Out of curiosity, does it come with Exchange?
Venares 22nd February 2010, 09:27 Quote
A WHS will typicaly get 70-80MB/S (well my HP EX-485 will) untill you throw data redundancy (Demigrator) into the mix.
At which point write speeds will probbly drop off to around the 30-40MB/S range depending on if your CPU can keep up with the tombstone calculations.
Even then those read / write speeds for the Asus TS are shockingly bad, theres definatly something more going on there.
crazyceo 22nd February 2010, 09:35 Quote
Although I haven't tried it myself. I believe it offers Mac's all the same services apart from backups. You would have to point the backup location on the Mac to a folder on the WHS. I am assuming the same for any other OS as well. Microsoft shouldn't be forced to accommodate other OS but it's good to see they can all run on the same WHS.
HourBeforeDawn 22nd February 2010, 19:57 Quote
sorry didnt read the whole article or the comments so if its been mentioned just point me to it ^^

anyhow is WHS still limited to 32bit or is there finally a 64bit version?
Mathemabeat 24th February 2010, 13:59 Quote
Current version is 32 bit only.

I believe the next version is going to be 64bit only and based off Server 2008 instead of 2003.
Risky 26th February 2010, 10:57 Quote
I am completely bemused as to why the reviewer keeps going on about RAID support. The whole point of WHS for me is that the file/duplication duplication gives me secuity against a server disk failure, but it does that over what ever disks you throw into it rather than requiring you to buy an array of identical disks and then upgrade the whole lot when it runs out of space.

In my case I built my current Home Server from cheap as hell ML110 G4 with three of 500Gb disks. When that ran out of space I bought a 1.5Tb drive, stuck it in and told WHS it should add it to the storage. As it happened I wanted a 500Gb for a build so I then asked WHS to remove that drive and (after it had moved all the data off it) took the drive out. I've since repeated this process once, but when I next want to will probably just add another drive and go to a 4 disk array.

Each time I need more storage I can buy whatever drive comes at a decent price, the current chassis has space for 4, plus a pair of 5.25 bays which could be converted if I add another SATA card. By the time all that lot is full I could used external storage or move the lot to a bigger Chassis.

Now if this was a raid setup I'd be always stuck having to buy gets of matched disks at greater cost for little real benefit.

### Source data:
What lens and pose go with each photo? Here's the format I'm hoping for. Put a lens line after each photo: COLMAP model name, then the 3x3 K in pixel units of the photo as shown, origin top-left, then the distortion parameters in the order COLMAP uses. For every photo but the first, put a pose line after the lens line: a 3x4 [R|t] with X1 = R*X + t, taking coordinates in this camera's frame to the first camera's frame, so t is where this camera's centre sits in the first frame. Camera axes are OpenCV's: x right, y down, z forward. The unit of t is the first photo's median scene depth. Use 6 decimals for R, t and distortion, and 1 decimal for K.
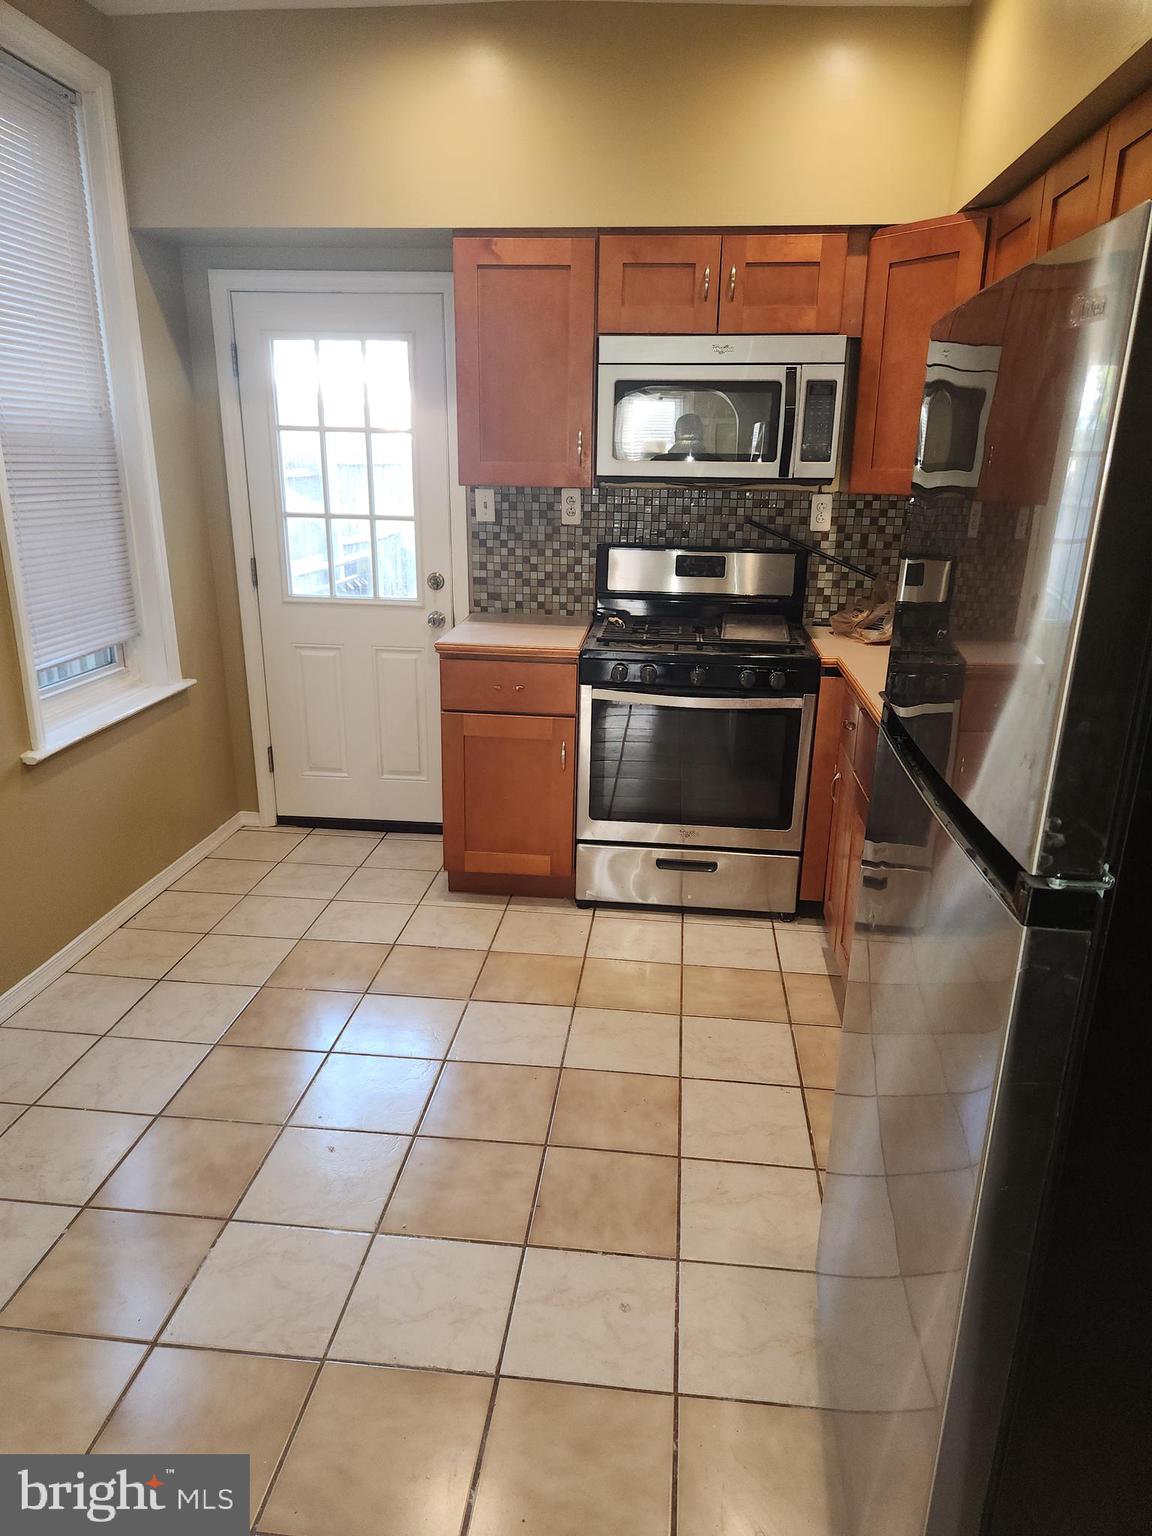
lens RADIAL K [[1024.5, 0, 581.8], [0, 1024.5, 769.4], [0, 0, 1]] dist [0.057798, -0.052629]
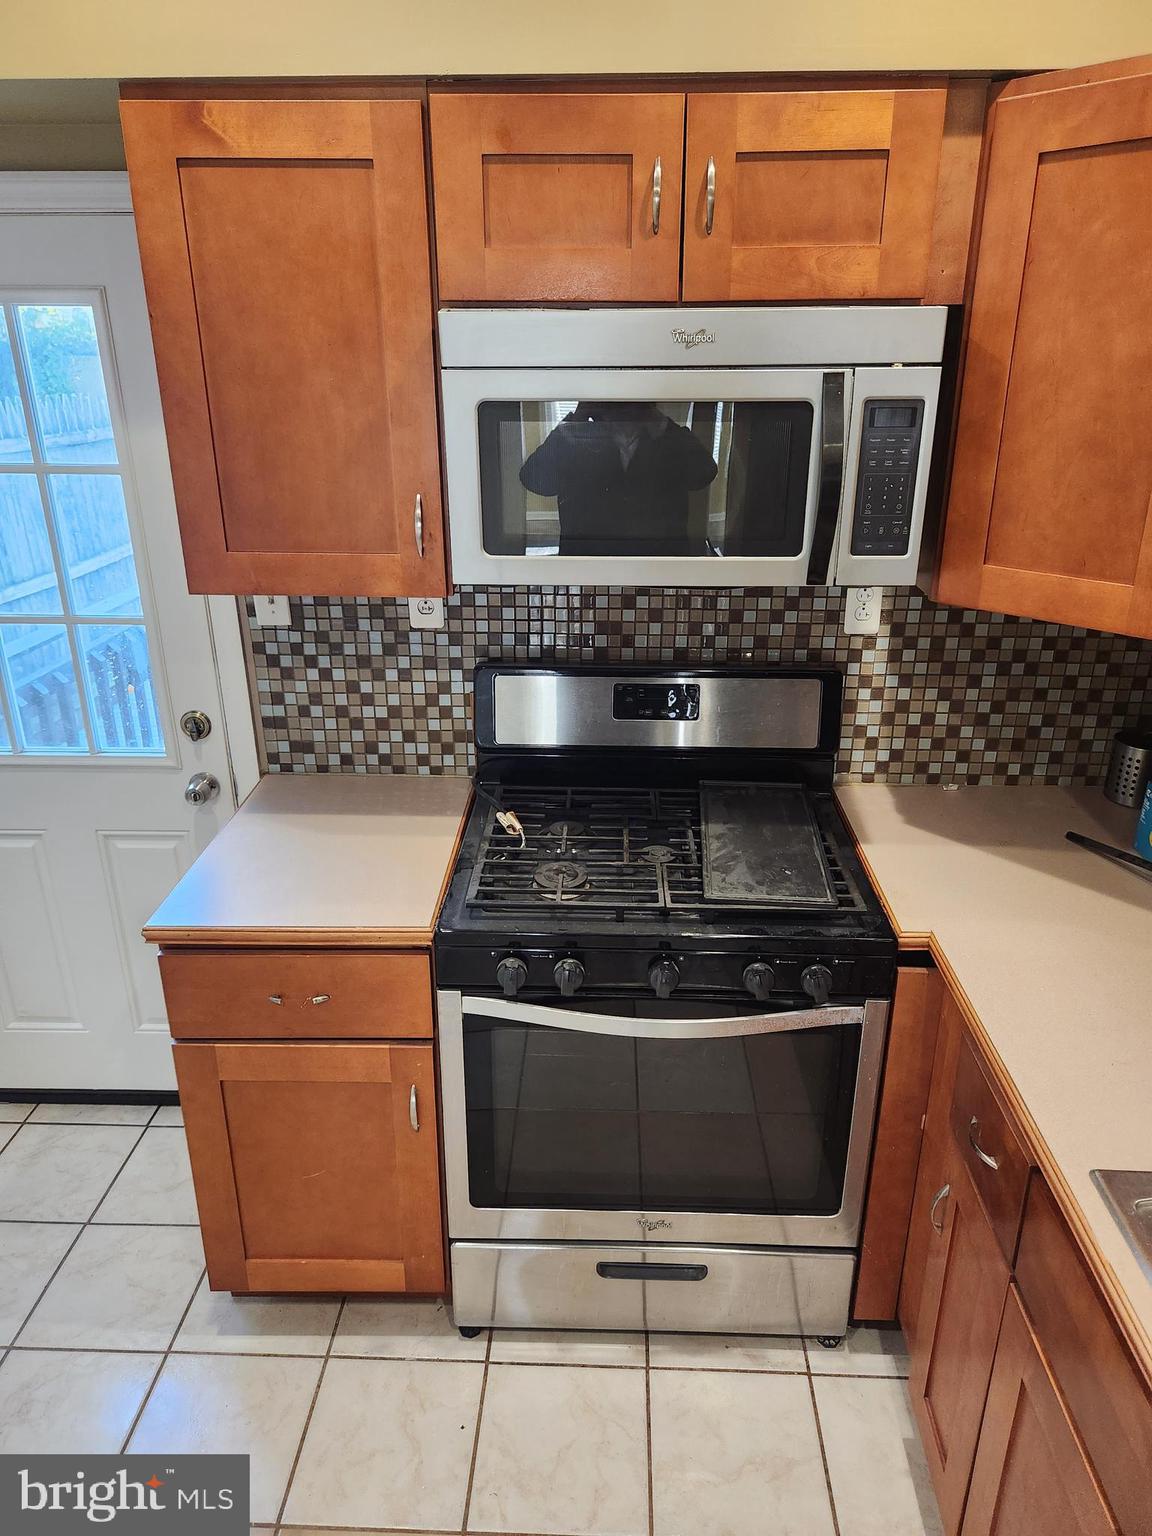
lens RADIAL K [[1024.5, 0, 591.8], [0, 1024.5, 739.2], [0, 0, 1]] dist [0.057798, -0.052629]
pose [[0.997391, -0.038766, 0.060898, 0.047996], [0.034944, 0.997426, 0.062612, -0.231809], [-0.063169, -0.060321, 0.996178, 0.471271]]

### What to work on:
Continue the Windows Home Server forum thread above, starting after its last sentence.

### Solved problem:
As for printer sharing, my printer is networked already (ip5200r) so I can't really comment.
Shagbag 26th February 2010, 12:46 Quote
Someone please tell me it's not using that shagged-out file system, NTFS.
saspro 26th February 2010, 13:36 Quote
Quote:
Originally Posted by Shagbag
Someone please tell me it's not using that shagged-out file system, NTFS.

Nothing wrong with NTFS
salty 27th February 2010, 05:44 Quote
I think Venares is onto something with demigrator except it seems to hit me much worse...

I am using TeraCopy to repeatedly copy a 2.5GB file to the server. I have 8GB RAM on the client so the entire file should be cached there. I'm watching the "Networking" tab of the Task Manager on the WHS desktop, and TeraCopy reports instantaneous speed as well as overall time/speed. Typically I'll see the rate bounce around between 30-60MB/s, overall around 1 minute to do the copy, ~40MB/s..

However, every once in a while the speed will take a BIG hit, down to 10MB/s or even lower, and if I look at "processes" in Task Manager, sorted by CPU%, demigrator.exe will be #2 (behind idle time which is more or less always #1 even when doing the copy) It will stay that way for a while and then go back up. This happens whether I am writing to a duplicated share or not (I guess it still tries to balance the disks either way). So, I think this is a generic WHS issue, as evidenced by this thread:

http://forum.wegotserved.com/index.php?/topic/8335-demigrator-exe-again/

I don't know if it explains these review results, given their test machine was 1x500GB and I have 2x1TB... does demigrator have anything to do on a single-disk machine? And I don't know if it's any worse on this ASUS machine than any other WHS machine.